> [Work instructions]: Rewrite the lines from the one containing "Rendered at 1500 by 1125 pixels." through the one containing "List each element's", replacing "bounding box" with "box coordinates" and leaving everything else unchanged. Return only those lines.

> [Records to process]:
## BEGIN

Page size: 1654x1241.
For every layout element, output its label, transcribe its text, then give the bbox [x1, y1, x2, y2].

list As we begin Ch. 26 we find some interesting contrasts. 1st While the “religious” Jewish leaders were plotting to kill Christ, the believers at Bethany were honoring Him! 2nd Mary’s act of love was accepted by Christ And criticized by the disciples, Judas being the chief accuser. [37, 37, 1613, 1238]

## END
## BEGIN

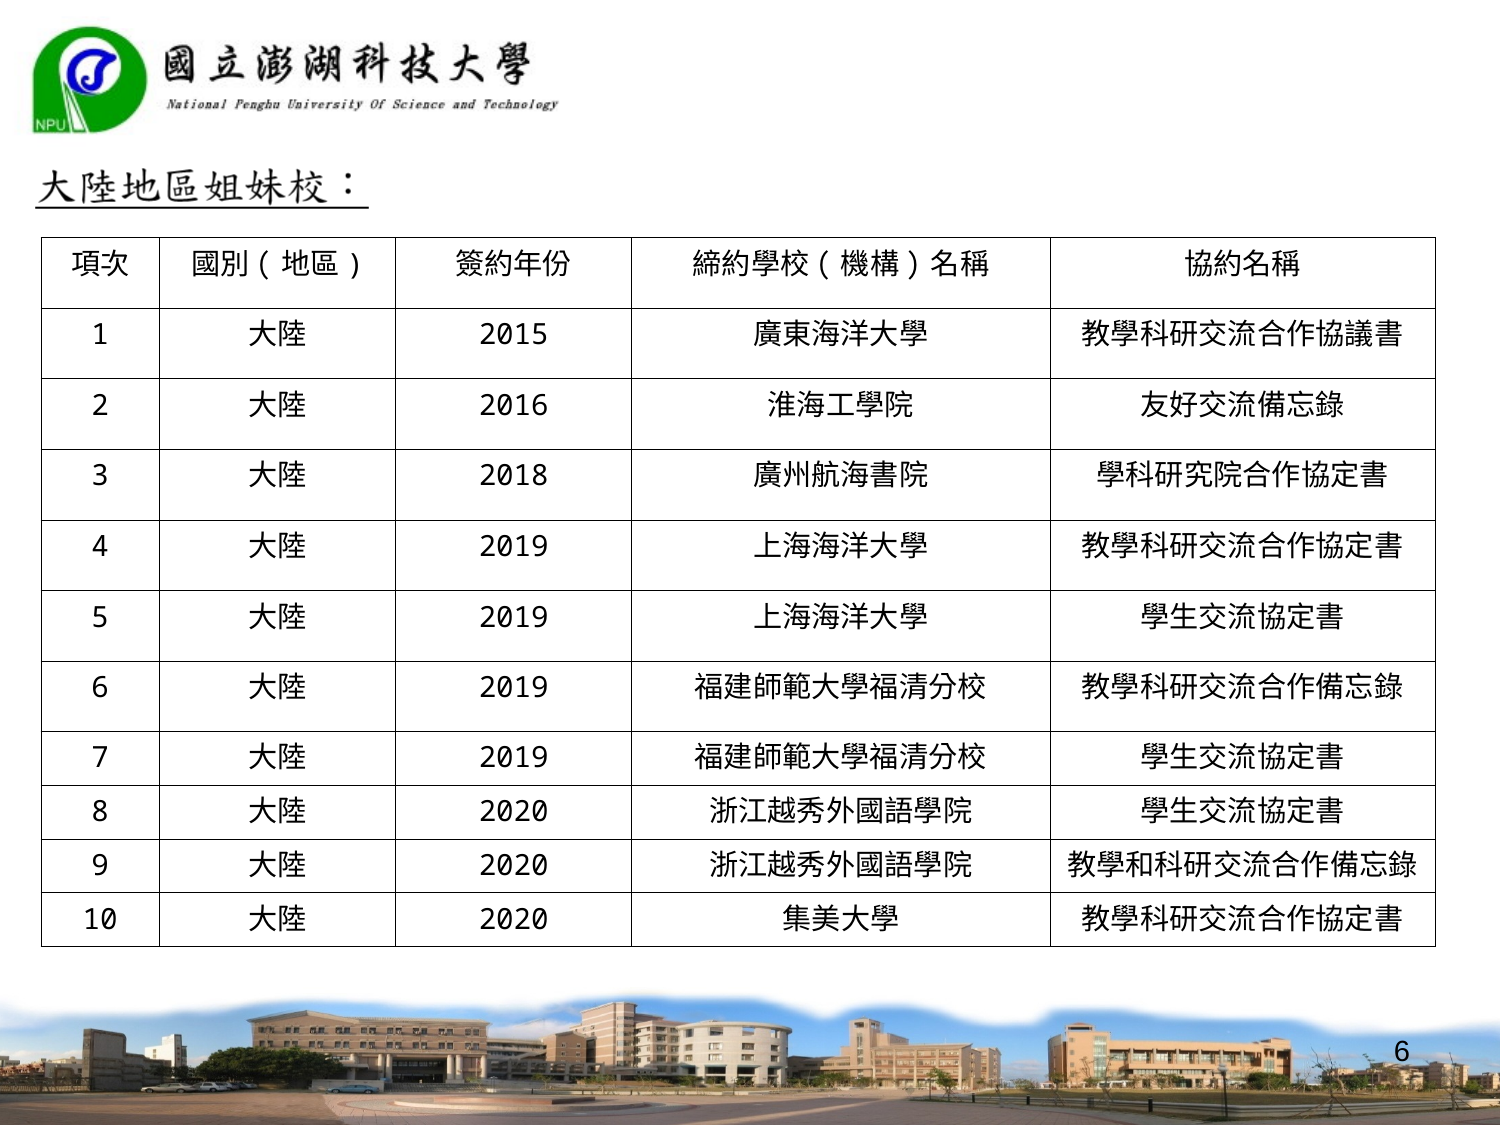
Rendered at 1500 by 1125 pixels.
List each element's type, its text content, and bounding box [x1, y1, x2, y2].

## END

> [Solved exercise]:
Rendered at 1500 by 1125 pixels.
List each element's type, its text content, and box coordinates [x1, y1, x2, y2].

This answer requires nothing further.